Photovoltaic per site modeling

Project description

Photovoltaic (PV) Site Prediction Model

ease of contribution: hard

This repo contains code to train and evaluate a model to produce the forecasted energy production from solar panels (PV). It does this by providing a framework to forecast ahead, using pv data from sites, weather data (NWPs as multidimensional geospatial zarrs) and sateliite imagery (from the EUMETSAT Geostationary satellite).

Organisation of the repo

.
├── exp_reports         # Experiment reports - markdown notes about experiments we have made
├── exp_results         # Default output for the {train,eval}_model.py scripts
├── notebooks           # Diverse notebooks
├── data                # Placeholder for data files
└── dashboards          # Experimental streamlit dashboards
└── psp                 # Main python package
    ├── clients         # Client specific code
    ├── data_sources    # Data sources (PV, NWP, Satellite, etc.)
    ├── exp_configs     # Experimentation configs - a config defines the different options for
    │                   # training and evaluation models.

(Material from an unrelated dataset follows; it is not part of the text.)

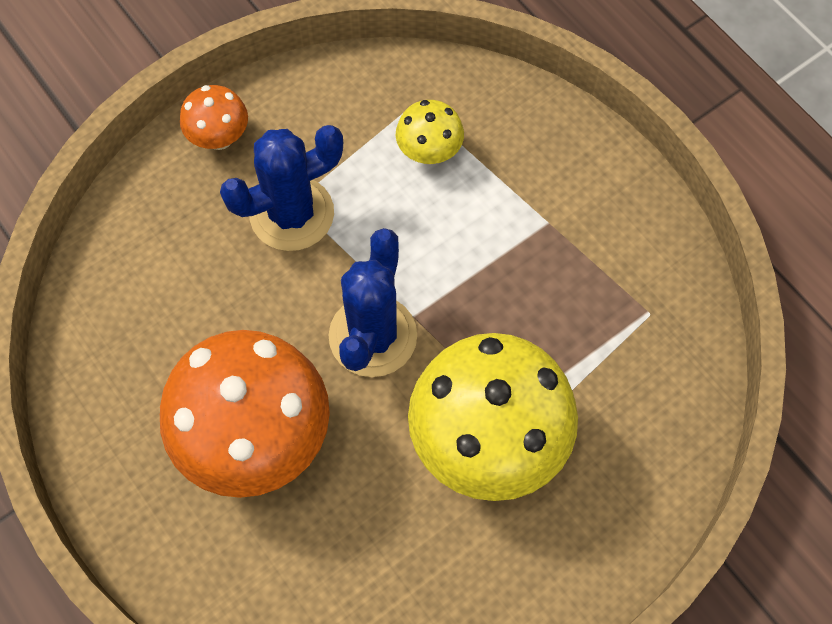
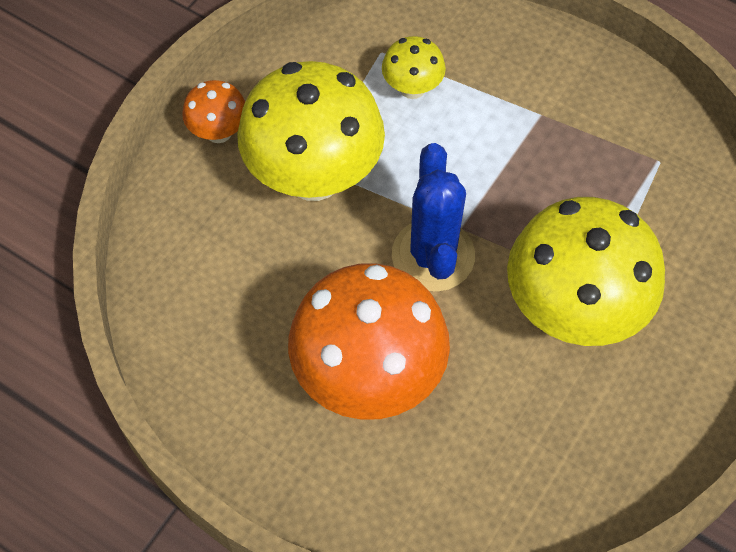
camera: 20 degrees left, 5 degrees down
(292, 214) = (314, 176): blue cactus -> yellow mushroom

This directory contains many ready
    │                   # configs where the paths points to the data on Leonardo.
    ├── models          # The machine learning code
    ├── scripts         # Scripts (entry points)
    └── tests           # Unit tests

Training and evaluating a model

poetry run python psp/scripts/train_model.py \
    --exp-config-name test_config1 \
    -n test

poetry run python psp/scripts/eval_model.py \
    -n test

# This will have generated a model and test results in `exp_results/test`.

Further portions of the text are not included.